L'informatique doit réduire sa consommation d'énergie

Les centres de calcul (ici une salle de serveurs à l'EPFL) consomment des quantités croissantes d'énergie. © Alain Herzog

Les centres de calcul (ici une salle de serveurs à l'EPFL) consomment des quantités croissantes d'énergie. © Alain Herzog

Lancé aujourd’hui, le consortium ecocloud rassemble plusieurs laboratoires de l’EPFL pour s’attaquer à l’explosion des besoins en électricité des grands centres de calcul.

Les géants de l’informatique ont la tête dans le nuage. De plus en plus souvent, les grosses opérations de calcul ou de stockage ont lieu dans d’énormes «data centers» construits par les géants du net – Yahoo ! est par exemple en train d’en installer un colossal à Avenches (VD). Comme les besoins n’ont cessé de croître, au point que l’informatique est devenue absolument indispensable à notre société, et que les données et les programmes doivent désormais être accessibles de partout sans que l’utilisateur ait à savoir où ils sont stockés, l’industrie a imaginé l’expression poétique de «cloud computing» pour désigner leur organisation.

Mais l’orage menace. La quantité de données que les fournisseurs de ces services doivent absorber et traiter suit une croissance exponentielle. L’énergie qu’ils consomment augmente de même – on estime aujourd’hui que l’empreinte carbone des centres de données équivaut à celle de l’aviation dans le monde entier !
A l’EPFL, douze laboratoires se rassemblent au sein du consortium ecocloud, lancé aujourd’hui au cours d’une manifestation qui se déroule au Rolex Learning Center. Son objectif est de travailler à la réduction de la consommation énergétique de ces centres de calculs.

Deux limites ont été atteintes
L’urgence de travailler à la réduction de leur consommation n’est pas seulement écologique: aux Etats-Unis, l’an dernier, leurs besoins atteignaient 1,5% du total de l’énergie consommée dans le pays. Une part énorme, qui s’est chiffrée à 4,5 milliards de dollars. Les économies en jeu si l’on parvient à juguler cette débauche d’énergie représentent des sommes colossales. «Nous constatons aujourd’hui que le progrès technologique en matière de matériel informatique se heurte à deux limites, explique Babak Falsafi, professeur au Laboratoire d’architecture de systèmes parallèles (PARSA) de l’EPFL. Nous ne pouvons plus réduire le voltage utilisé dans les puces électroniques, ce qui permettait jusqu’ici d’éviter que leur consommation augmente au même rythme que la puissance de calcul des processeurs. En outre, la quantité de données augmente beaucoup plus vite que la technologie pour les gérer.»

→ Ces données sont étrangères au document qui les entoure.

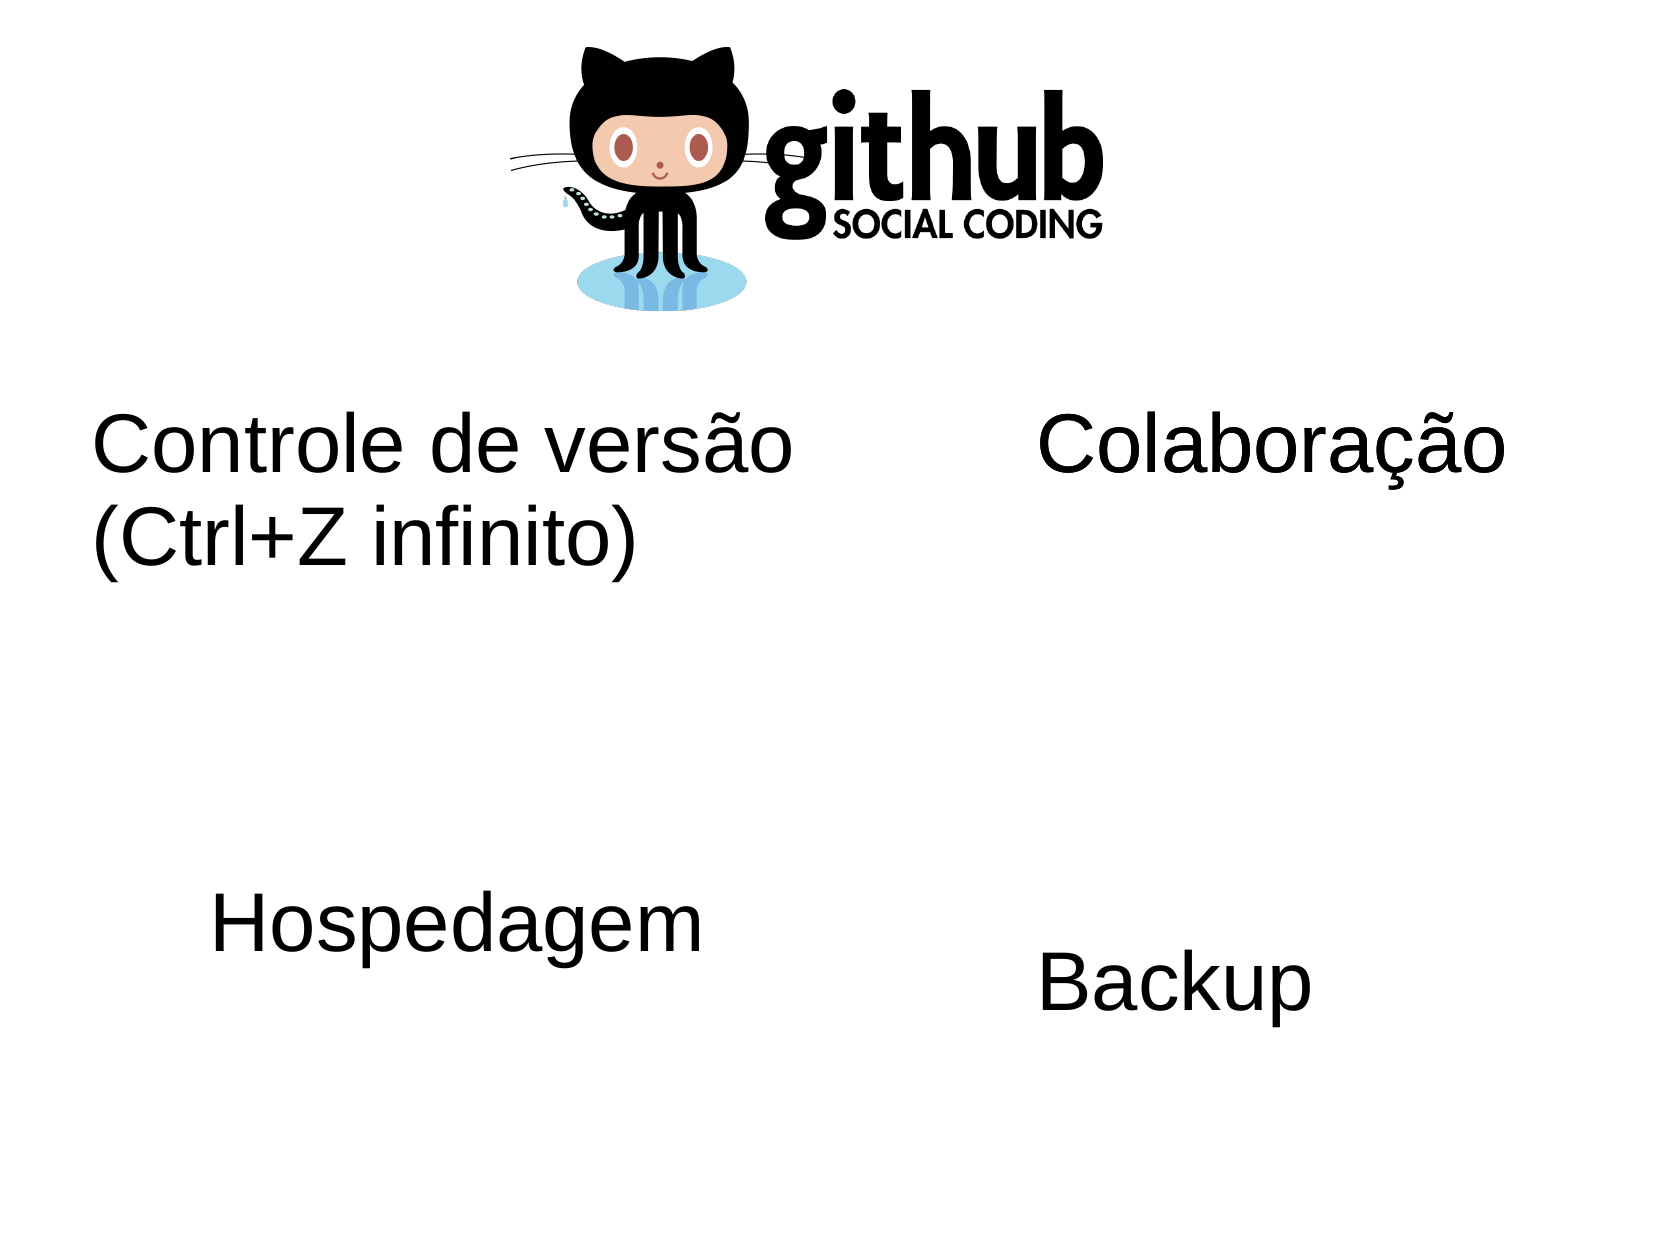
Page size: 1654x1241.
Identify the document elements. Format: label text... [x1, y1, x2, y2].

text_box Controle de versão (Ctrl+Z infinito) [76, 390, 811, 591]
text_box Backup [1021, 927, 1330, 1036]
picture [510, 29, 1103, 331]
text_box Hospedagem [195, 868, 720, 977]
text_box Colaboração [1021, 390, 1524, 498]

L’ambition du centre ecocloud s’exprime sur un graphique: l’évolution de la consommation des centres de données ne doit plus suivre une courbe exponentielle, mais une croissance linéaire. Sans cela, la viabilité économique du secteur IT ne pourra plus être assurée. «Je ne m’attends pas à une véritable révolution dans les dix prochaines années, souligne le professeur. Mais nous poursuivons plusieurs pistes qui nous laissent espérer une augmentation progressive de l’efficience des processeurs et des mémoires, d’un facteur 100 d’ici 10 ans.»

Fort soutien des industriels
Les travaux d’ecocloud s’organisent en trois thèmes: les données, l’énergie et l’intelligence. Parmi les recherches prometteuses figurent par exemple celles qui visent à gérer le refroidissement des processeurs directement en fonction des tâches qu’ils ont à accomplir à un moment donné. Ou la construction «verticale» d’un système intégrant la mémoire au-dessus d’un processeur, afin d’augmenter et d’optimiser la circulation de l’information entre eux.

Preuve de l’intérêt économique de ces recherches, ecocloud compte de nombreux partenaires industriels: Credit Suisse, HP, IBM, Microsoft, Nokia, Oracle, Swisscom et Intel. En outre, le programme bénéficie de fonds de recherche suisses (via le programme nano-tera) et européens. «Grâce à ce soutien et les compétences de nos chercheurs, nous pensons pouvoir devenir un centre de compétences reconnu au niveau européen dans le domaine du cloud computing», résume Babak Falsafi.